Below are some items. List every line in them that contains the string "NewBodyOperationType".

(Stored entries)
◆ ◆ ◆ ◆ ◆

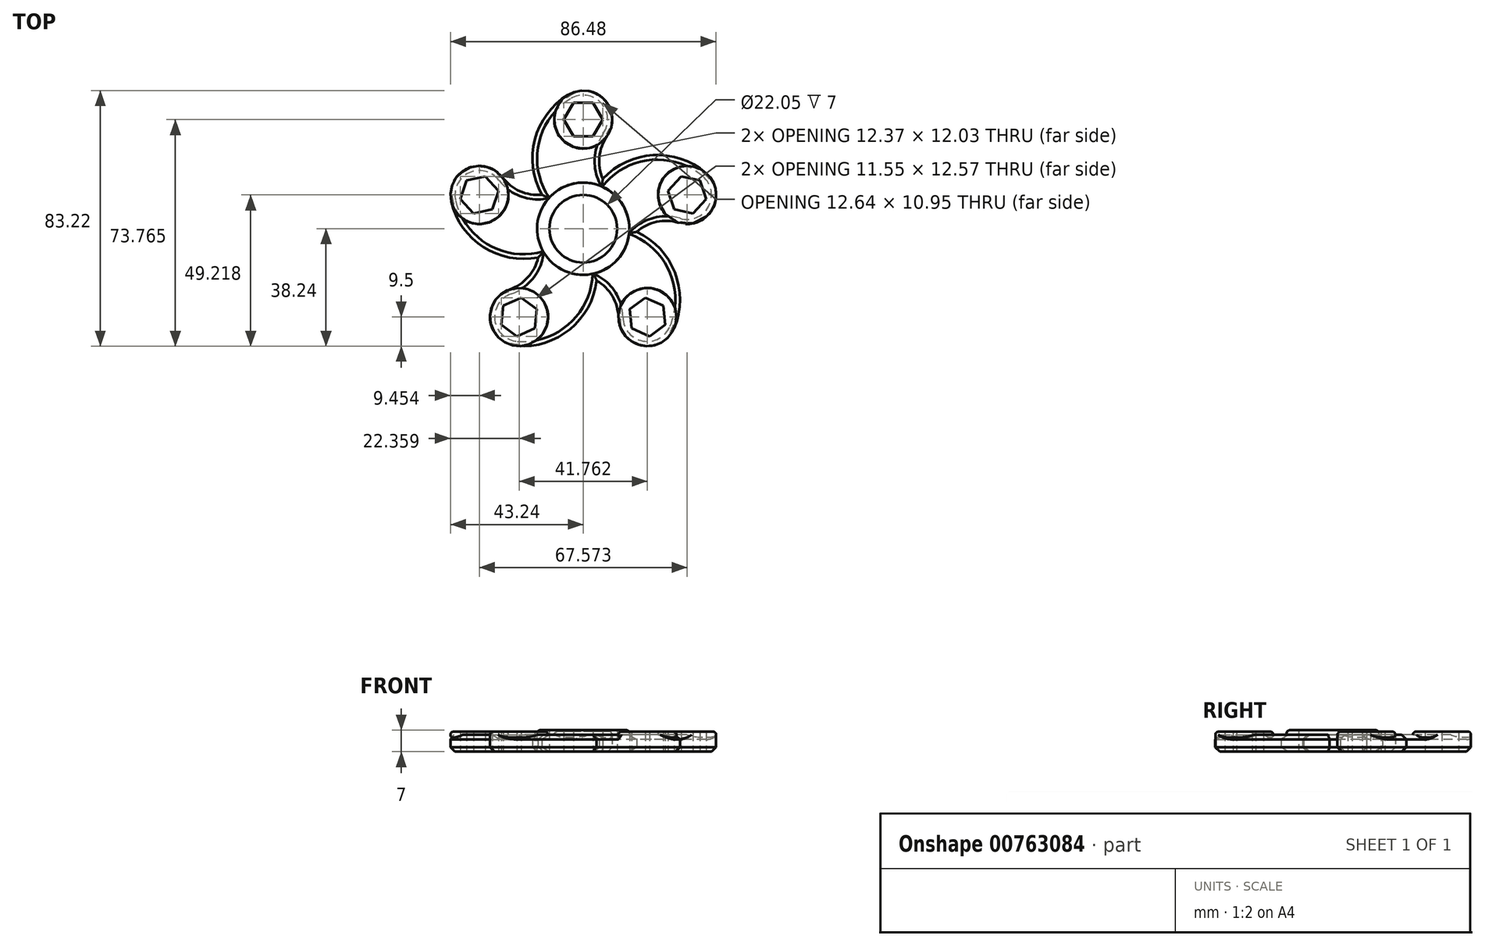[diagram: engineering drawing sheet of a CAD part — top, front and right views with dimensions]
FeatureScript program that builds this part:
annotation { "Feature Type Name" : "Feature", "Feature Type Description" : "" }
export const myFeature = defineFeature(function(context is Context, id is Id, definition is map)
    precondition{}
    {
        {
            var Q0;
            Q0=qCreatedBy(makeId("Top.planeOp"),FACE);
            var sketch = newSketch(context, id + "F0", { "sketchPlane" : qUnion([Q0])});
            skCircle(sketch, "E0", {"center": v(0, 0) * mm, "radius": 11.03 * mm});
            skCircle(sketch, "E1", {"center": v(0, 0) * mm, "radius": 15 * mm});
            skCircle(sketch, "E2.cCircle", {"center": v(0, 35.52) * mm, "radius": 5.47 * mm, "construction": true});
            skLineSegment(sketch, "E2.0", {"start": v(3.16, 30.05) * mm, "end": v(-3.16, 30.05) * mm});
            skLineSegment(sketch, "E2.1", {"start": v(-3.16, 30.05) * mm, "end": v(-6.32, 35.52) * mm});
            skLineSegment(sketch, "E2.2", {"start": v(-6.32, 35.52) * mm, "end": v(-3.16, 41) * mm});
            skLineSegment(sketch, "E2.3", {"start": v(-3.16, 41) * mm, "end": v(3.16, 41) * mm});
            skLineSegment(sketch, "E2.4", {"start": v(3.16, 41) * mm, "end": v(6.32, 35.52) * mm});
            skLineSegment(sketch, "E2.5", {"start": v(6.32, 35.52) * mm, "end": v(3.16, 30.05) * mm});
            skPoint(sketch, "E2.0.midPoint", {"position": v(0, 30.05) * mm});
            skCircle(sketch, "E3.1.0", {"center": v(33.79, 10.98) * mm, "radius": 5.47 * mm, "construction": true});
            skLineSegment(sketch, "E3.1.1", {"start": v(38.02, 15.68) * mm, "end": v(39.97, 9.66) * mm});
            skLineSegment(sketch, "E3.1.2", {"start": v(39.97, 9.66) * mm, "end": v(35.74, 4.97) * mm});
            skLineSegment(sketch, "E3.1.3", {"start": v(35.74, 4.97) * mm, "end": v(29.56, 6.28) * mm});
            skPoint(sketch, "E3.1.4", {"position": v(28.58, 9.29) * mm});
            skLineSegment(sketch, "E3.1.5", {"start": v(29.56, 6.28) * mm, "end": v(27.6, 12.3) * mm});
            skLineSegment(sketch, "E3.1.6", {"start": v(27.6, 12.3) * mm, "end": v(31.83, 17) * mm});
            skLineSegment(sketch, "E3.1.7", {"start": v(31.83, 17) * mm, "end": v(38.02, 15.68) * mm});
            skCircle(sketch, "E3.2.0", {"center": v(20.88, -28.74) * mm, "radius": 5.47 * mm, "construction": true});
            skLineSegment(sketch, "E3.2.1", {"start": v(26.66, -31.31) * mm, "end": v(21.54, -35.03) * mm});
            skLineSegment(sketch, "E3.2.2", {"start": v(21.54, -35.03) * mm, "end": v(15.77, -32.46) * mm});
            skLineSegment(sketch, "E3.2.3", {"start": v(15.77, -32.46) * mm, "end": v(15.1, -26.17) * mm});
            skPoint(sketch, "E3.2.4", {"position": v(17.66, -24.31) * mm});
            skLineSegment(sketch, "E3.2.5", {"start": v(15.1, -26.17) * mm, "end": v(20.22, -22.45) * mm});
            skLineSegment(sketch, "E3.2.6", {"start": v(20.22, -22.45) * mm, "end": v(26, -25.02) * mm});
            skLineSegment(sketch, "E3.2.7", {"start": v(26, -25.02) * mm, "end": v(26.66, -31.31) * mm});
            skCircle(sketch, "E3.3.0", {"center": v(-20.88, -28.74) * mm, "radius": 5.47 * mm, "construction": true});
            skLineSegment(sketch, "E3.3.1", {"start": v(-21.54, -35.03) * mm, "end": v(-26.66, -31.31) * mm});
            skLineSegment(sketch, "E3.3.2", {"start": v(-26.66, -31.31) * mm, "end": v(-26, -25.02) * mm});
            skLineSegment(sketch, "E3.3.3", {"start": v(-26, -25.02) * mm, "end": v(-20.22, -22.45) * mm});
            skPoint(sketch, "E3.3.4", {"position": v(-17.66, -24.31) * mm});
            skLineSegment(sketch, "E3.3.5", {"start": v(-20.22, -22.45) * mm, "end": v(-15.1, -26.17) * mm});
            skLineSegment(sketch, "E3.3.6", {"start": v(-15.1, -26.17) * mm, "end": v(-15.77, -32.46) * mm});
            skLineSegment(sketch, "E3.3.7", {"start": v(-15.77, -32.46) * mm, "end": v(-21.54, -35.03) * mm});
            skCircle(sketch, "E3.4.0", {"center": v(-33.79, 10.98) * mm, "radius": 5.47 * mm, "construction": true});
            skLineSegment(sketch, "E3.4.1", {"start": v(-39.97, 9.66) * mm, "end": v(-38.02, 15.68) * mm});
            skLineSegment(sketch, "E3.4.2", {"start": v(-38.02, 15.68) * mm, "end": v(-31.83, 17) * mm});
            skLineSegment(sketch, "E3.4.3", {"start": v(-31.83, 17) * mm, "end": v(-27.6, 12.3) * mm});
            skPoint(sketch, "E3.4.4", {"position": v(-28.58, 9.29) * mm});
            skLineSegment(sketch, "E3.4.5", {"start": v(-27.6, 12.3) * mm, "end": v(-29.56, 6.28) * mm});
            skLineSegment(sketch, "E3.4.6", {"start": v(-29.56, 6.28) * mm, "end": v(-35.74, 4.97) * mm});
            skLineSegment(sketch, "E3.4.7", {"start": v(-35.74, 4.97) * mm, "end": v(-39.97, 9.66) * mm});
            skLineSegment(sketch, "E3.anchor1", {"start": v(0, 0) * mm, "end": v(0, 30.05) * mm, "construction": true});
            skLineSegment(sketch, "E3.anchor2", {"start": v(0, 0) * mm, "end": v(-28.58, 9.29) * mm, "construction": true});
            skLineSegment(sketch, "E4", {"start": v(0, 0) * mm, "end": v(33.79, 10.98) * mm, "construction": true});
            skLineSegment(sketch, "E5", {"start": v(0, 0) * mm, "end": v(-20.88, -28.74) * mm, "construction": true});
            skLineSegment(sketch, "E6", {"start": v(20.88, -28.74) * mm, "end": v(0, 0) * mm, "construction": true});
            skCircle(sketch, "E7", {"center": v(0, 35.52) * mm, "radius": 9.45 * mm});
            skCircle(sketch, "E8.1.0", {"center": v(33.79, 10.98) * mm, "radius": 9.45 * mm});
            skCircle(sketch, "E8.2.0", {"center": v(20.88, -28.74) * mm, "radius": 9.45 * mm});
            skCircle(sketch, "E8.3.0", {"center": v(-20.88, -28.74) * mm, "radius": 9.45 * mm});
            skCircle(sketch, "E8.4.0", {"center": v(-33.79, 10.98) * mm, "radius": 9.45 * mm});
            skLineSegment(sketch, "E8.anchor1", {"start": v(0, 0) * mm, "end": v(0, 35.52) * mm, "construction": true});
            skLineSegment(sketch, "E8.anchor2", {"start": v(0, 0) * mm, "end": v(-33.79, 10.98) * mm, "construction": true});
            skArc(sketch, "E9", {"start": v(-4.94, 43.58) * mm, "mid": v(-15.73, 29.03) * mm, "end": v(-13.45, 11.07) * mm});
            skArc(sketch, "E10", {"start": v(7.76, 30.13) * mm, "mid": v(5.26, 23.35) * mm, "end": v(6.37, 16.21) * mm});
            skArc(sketch, "E11.1.0", {"start": v(-42.97, 8.76) * mm, "mid": v(-32.47, -6) * mm, "end": v(-14.68, -9.38) * mm});
            skArc(sketch, "E11.1.1", {"start": v(-26.26, 16.7) * mm, "mid": v(-20.59, 12.22) * mm, "end": v(-13.45, 11.07) * mm});
            skArc(sketch, "E11.2.0", {"start": v(-21.62, -38.16) * mm, "mid": v(-4.34, -32.73) * mm, "end": v(4.38, -16.86) * mm});
            skArc(sketch, "E11.2.1", {"start": v(-23.99, -19.82) * mm, "mid": v(-17.98, -15.8) * mm, "end": v(-14.68, -9.38) * mm});
            skArc(sketch, "E11.3.0", {"start": v(29.61, -32.35) * mm, "mid": v(29.8, -14.24) * mm, "end": v(17.39, -1.04) * mm});
            skArc(sketch, "E11.3.1", {"start": v(11.43, -28.94) * mm, "mid": v(9.47, -21.98) * mm, "end": v(4.38, -16.86) * mm});
            skArc(sketch, "E11.4.0", {"start": v(39.92, 18.17) * mm, "mid": v(22.75, 23.93) * mm, "end": v(6.37, 16.21) * mm});
            skArc(sketch, "E11.4.1", {"start": v(31.05, 1.93) * mm, "mid": v(23.84, 2.22) * mm, "end": v(17.39, -1.04) * mm});
            skPoint(sketch, "E12.orphan", {"position": v(10, 11.19) * mm});
            skPoint(sketch, "E13.orphan", {"position": v(4.72, 14.24) * mm});
            skPoint(sketch, "E14.orphan", {"position": v(15, -0.09) * mm});
            skPoint(sketch, "E15.orphan", {"position": v(13.73, -6.04) * mm});
            skPoint(sketch, "E16.orphan", {"position": v(4.55, -14.3) * mm});
            skPoint(sketch, "E17.orphan", {"position": v(-1.5, -14.92) * mm});
            skPoint(sketch, "E18.orphan", {"position": v(-12.19, -8.75) * mm});
            skPoint(sketch, "E19.orphan", {"position": v(-14.66, -3.18) * mm});
            skPoint(sketch, "E20.orphan", {"position": v(-7.55, 12.96) * mm});
            skPoint(sketch, "E21.orphan", {"position": v(-12.08, 8.89) * mm});
            skSolve(sketch);
        }
        {
            var Q0;
            Q0=makeQuery(id+"F0.imprint","IMPRINT",FACE,{"disambiguationData":[TD([[makeQuery(id+"F0.imprint","IMPRINT",EDGE,{"derivedFrom":sQuery(id+"F0.wireOp",EDGE,"E0")}),-1.0]])]});
            extrude(context, id + "F1", {"entities" : qUnion([Q0]), "depth" : 3.5 * mm, "offsetDistance" : 25 * mm, "hasSecondDirection" : true, "secondDirectionOppositeDirection" : true, "secondDirectionDepth" : 3.5 * mm});
        }
        {
            var Q0;
            Q0=makeQuery(id+"F0.imprint","IMPRINT",FACE,{"disambiguationData":[TD([[makeQuery(id+"F0.imprint","IMPRINT",EDGE,{"derivedFrom":sQuery(id+"F0.wireOp",EDGE,"E1")}),-1.0]])]});
            extrude(context, id + "F2", {"entities" : qUnion([Q0]), "operationType" : NewBodyOperationType.ADD, "depth" : 2 * mm, "offsetDistance" : 25 * mm, "hasSecondDirection" : true, "secondDirectionOppositeDirection" : true, "secondDirectionDepth" : 3.5 * mm});
        }
        {
            var Q0;
            Q0=makeQuery(id+"F0.imprint","IMPRINT",FACE,{"disambiguationData":[TD([[makeQuery(id+"F0.imprint","IMPRINT",EDGE,{"derivedFrom":sQuery(id+"F0.wireOp",EDGE,"E3.1.1")}),1.0]])]});
            var Q1;
            Q1=makeQuery(id+"F0.imprint","IMPRINT",FACE,{"disambiguationData":[TD([[makeQuery(id+"F0.imprint","IMPRINT",EDGE,{"derivedFrom":sQuery(id+"F0.wireOp",EDGE,"E3.4.1")}),1.0]])]});
            var Q2;
            Q2=makeQuery(id+"F0.imprint","IMPRINT",FACE,{"disambiguationData":[TD([[makeQuery(id+"F0.imprint","IMPRINT",EDGE,{"derivedFrom":sQuery(id+"F0.wireOp",EDGE,"E2.0")}),1.0]])]});
            var Q3;
            Q3=makeQuery(id+"F0.imprint","IMPRINT",FACE,{"disambiguationData":[TD([[makeQuery(id+"F0.imprint","IMPRINT",EDGE,{"derivedFrom":sQuery(id+"F0.wireOp",EDGE,"E3.3.1")}),1.0]])]});
            var Q4;
            Q4=makeQuery(id+"F0.imprint","IMPRINT",FACE,{"disambiguationData":[TD([[makeQuery(id+"F0.imprint","IMPRINT",EDGE,{"derivedFrom":sQuery(id+"F0.wireOp",EDGE,"E3.2.1")}),1.0]])]});
            extrude(context, id + "F3", {"entities" : qUnion([Q0, Q1, Q2, Q3, Q4]), "operationType" : NewBodyOperationType.ADD, "depth" : 3 * mm, "offsetDistance" : 25 * mm, "hasSecondDirection" : true, "secondDirectionOppositeDirection" : true, "secondDirectionDepth" : 3.5 * mm});
        }
        {
            var Q0;
            Q0=makeQuery(id+"F3.opExtrude","CAP_EDGE",EDGE,{"disambiguationData":[OSD([sQuery(id+"F0.wireOp",EDGE,"E8.2.0")])],"isStart":false});
            var Q1;
            Q1=makeQuery(id+"F3.opExtrude","CAP_EDGE",EDGE,{"disambiguationData":[OSD([sQuery(id+"F0.wireOp",EDGE,"E8.3.0")])],"isStart":false});
            var Q2;
            Q2=makeQuery(id+"F1.opExtrude","CAP_EDGE",EDGE,{"disambiguationData":[OSD([sQuery(id+"F0.wireOp",EDGE,"E1")])],"isStart":false});
            var Q3;
            Q3=makeQuery(id+"F3.opExtrude","CAP_EDGE",EDGE,{"disambiguationData":[OSD([sQuery(id+"F0.wireOp",EDGE,"E8.1.0")])],"isStart":false});
            var Q4;
            Q4=makeQuery(id+"F3.opExtrude","CAP_EDGE",EDGE,{"disambiguationData":[OSD([sQuery(id+"F0.wireOp",EDGE,"E7")])],"isStart":false});
            var Q5;
            Q5=makeQuery(id+"F3.opExtrude","CAP_EDGE",EDGE,{"disambiguationData":[OSD([sQuery(id+"F0.wireOp",EDGE,"E8.4.0")])],"isStart":false});
            fillet(context, id + "F4", {"entities" : qUnion([Q0, Q1, Q2, Q3, Q4, Q5]), "radius" : 1 * mm, "tangentPropagation" : true, "allowEdgeOverflow" : false});
        }
        {
            var Q0;
            Q0=makeQuery(id+"F2.opExtrude","CAP_EDGE",EDGE,{"disambiguationData":[OSD([sQuery(id+"F0.wireOp",EDGE,"E11.4.0")])],"isStart":true});
            var Q1;
            Q1=makeQuery(id+"F2.opExtrude","CAP_EDGE",EDGE,{"disambiguationData":[OSD([sQuery(id+"F0.wireOp",EDGE,"E10")])],"isStart":true});
            var Q2;
            Q2=makeQuery(id+"F3.opExtrude","CAP_EDGE",EDGE,{"disambiguationData":[OSD([sQuery(id+"F0.wireOp",EDGE,"E7")])],"isStart":true});
            var Q3;
            Q3=makeQuery(id+"F2.opExtrude","CAP_EDGE",EDGE,{"disambiguationData":[OSD([sQuery(id+"F0.wireOp",EDGE,"E9")])],"isStart":true});
            var Q4;
            Q4=makeQuery(id+"F2.opExtrude","CAP_EDGE",EDGE,{"disambiguationData":[OSD([sQuery(id+"F0.wireOp",EDGE,"E11.1.1")])],"isStart":true});
            var Q5;
            Q5=makeQuery(id+"F3.opExtrude","CAP_EDGE",EDGE,{"disambiguationData":[OSD([sQuery(id+"F0.wireOp",EDGE,"E8.4.0")])],"isStart":true});
            var Q6;
            Q6=makeQuery(id+"F2.opExtrude","CAP_EDGE",EDGE,{"disambiguationData":[OSD([sQuery(id+"F0.wireOp",EDGE,"E11.1.0")])],"isStart":true});
            var Q7;
            Q7=makeQuery(id+"F2.opExtrude","CAP_EDGE",EDGE,{"disambiguationData":[OSD([sQuery(id+"F0.wireOp",EDGE,"E11.2.1")])],"isStart":true});
            var Q8;
            Q8=makeQuery(id+"F3.opExtrude","CAP_EDGE",EDGE,{"disambiguationData":[OSD([sQuery(id+"F0.wireOp",EDGE,"E8.3.0")])],"isStart":true});
            var Q9;
            Q9=makeQuery(id+"F2.opExtrude","CAP_EDGE",EDGE,{"disambiguationData":[OSD([sQuery(id+"F0.wireOp",EDGE,"E11.2.0")])],"isStart":true});
            var Q10;
            Q10=makeQuery(id+"F2.opExtrude","CAP_EDGE",EDGE,{"disambiguationData":[OSD([sQuery(id+"F0.wireOp",EDGE,"E11.3.1")])],"isStart":true});
            var Q11;
            Q11=makeQuery(id+"F3.opExtrude","CAP_EDGE",EDGE,{"disambiguationData":[OSD([sQuery(id+"F0.wireOp",EDGE,"E8.2.0")])],"isStart":true});
            var Q12;
            Q12=makeQuery(id+"F2.opExtrude","CAP_EDGE",EDGE,{"disambiguationData":[OSD([sQuery(id+"F0.wireOp",EDGE,"E11.3.0")])],"isStart":true});
            var Q13;
            Q13=makeQuery(id+"F2.opExtrude","CAP_EDGE",EDGE,{"disambiguationData":[OSD([sQuery(id+"F0.wireOp",EDGE,"E11.4.1")])],"isStart":true});
            var Q14;
            Q14=makeQuery(id+"F3.opExtrude","CAP_EDGE",EDGE,{"disambiguationData":[OSD([sQuery(id+"F0.wireOp",EDGE,"E8.1.0")])],"isStart":true});
            chamfer(context, id + "F5", {"entities" : qUnion([Q0, Q1, Q2, Q3, Q4, Q5, Q6, Q7, Q8, Q9, Q10, Q11, Q12, Q13, Q14]), "width" : 1.5 * mm, "tangentPropagation" : true});
        }
        {
            var Q0;
            Q0=makeQuery(id+"F2.opExtrude","CAP_EDGE",EDGE,{"disambiguationData":[OSD([sQuery(id+"F0.wireOp",EDGE,"E11.1.1")])],"isStart":false});
            var Q1;
            Q1=makeQuery(id+"F2.opExtrude","CAP_EDGE",EDGE,{"disambiguationData":[OSD([sQuery(id+"F0.wireOp",EDGE,"E11.1.0")])],"isStart":false});
            var Q2;
            Q2=makeQuery(id+"F2.opExtrude","CAP_EDGE",EDGE,{"disambiguationData":[OSD([sQuery(id+"F0.wireOp",EDGE,"E11.2.1")])],"isStart":false});
            var Q3;
            Q3=makeQuery(id+"F2.opExtrude","CAP_EDGE",EDGE,{"disambiguationData":[OSD([sQuery(id+"F0.wireOp",EDGE,"E9")])],"isStart":false});
            var Q4;
            Q4=makeQuery(id+"F2.opExtrude","CAP_EDGE",EDGE,{"disambiguationData":[OSD([sQuery(id+"F0.wireOp",EDGE,"E10")])],"isStart":false});
            var Q5;
            Q5=makeQuery(id+"F2.opExtrude","CAP_EDGE",EDGE,{"disambiguationData":[OSD([sQuery(id+"F0.wireOp",EDGE,"E11.4.0")])],"isStart":false});
            var Q6;
            Q6=makeQuery(id+"F2.opExtrude","CAP_EDGE",EDGE,{"disambiguationData":[OSD([sQuery(id+"F0.wireOp",EDGE,"E11.4.1")])],"isStart":false});
            var Q7;
            Q7=makeQuery(id+"F2.opExtrude","CAP_EDGE",EDGE,{"disambiguationData":[OSD([sQuery(id+"F0.wireOp",EDGE,"E11.3.0")])],"isStart":false});
            var Q8;
            Q8=makeQuery(id+"F2.opExtrude","CAP_EDGE",EDGE,{"disambiguationData":[OSD([sQuery(id+"F0.wireOp",EDGE,"E11.3.1")])],"isStart":false});
            var Q9;
            Q9=makeQuery(id+"F2.opExtrude","CAP_EDGE",EDGE,{"disambiguationData":[OSD([sQuery(id+"F0.wireOp",EDGE,"E11.2.0")])],"isStart":false});
            chamfer(context, id + "F6", {"entities" : qUnion([Q0, Q1, Q2, Q3, Q4, Q5, Q6, Q7, Q8, Q9]), "width" : 1.5 * mm, "tangentPropagation" : true});
        }
    });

◆ ◆ ◆ ◆ ◆

Response to this exercise →
            extrude(context, id + "F2", {"entities" : qUnion([Q0]), "operationType" : NewBodyOperationType.ADD, "depth" : 2 * mm, "offsetDistance" : 25 * mm, "hasSecondDirection" : true, "secondDirectionOppositeDirection" : true, "secondDirectionDepth" : 3.5 * mm});
            extrude(context, id + "F3", {"entities" : qUnion([Q0, Q1, Q2, Q3, Q4]), "operationType" : NewBodyOperationType.ADD, "depth" : 3 * mm, "offsetDistance" : 25 * mm, "hasSecondDirection" : true, "secondDirectionOppositeDirection" : true, "secondDirectionDepth" : 3.5 * mm});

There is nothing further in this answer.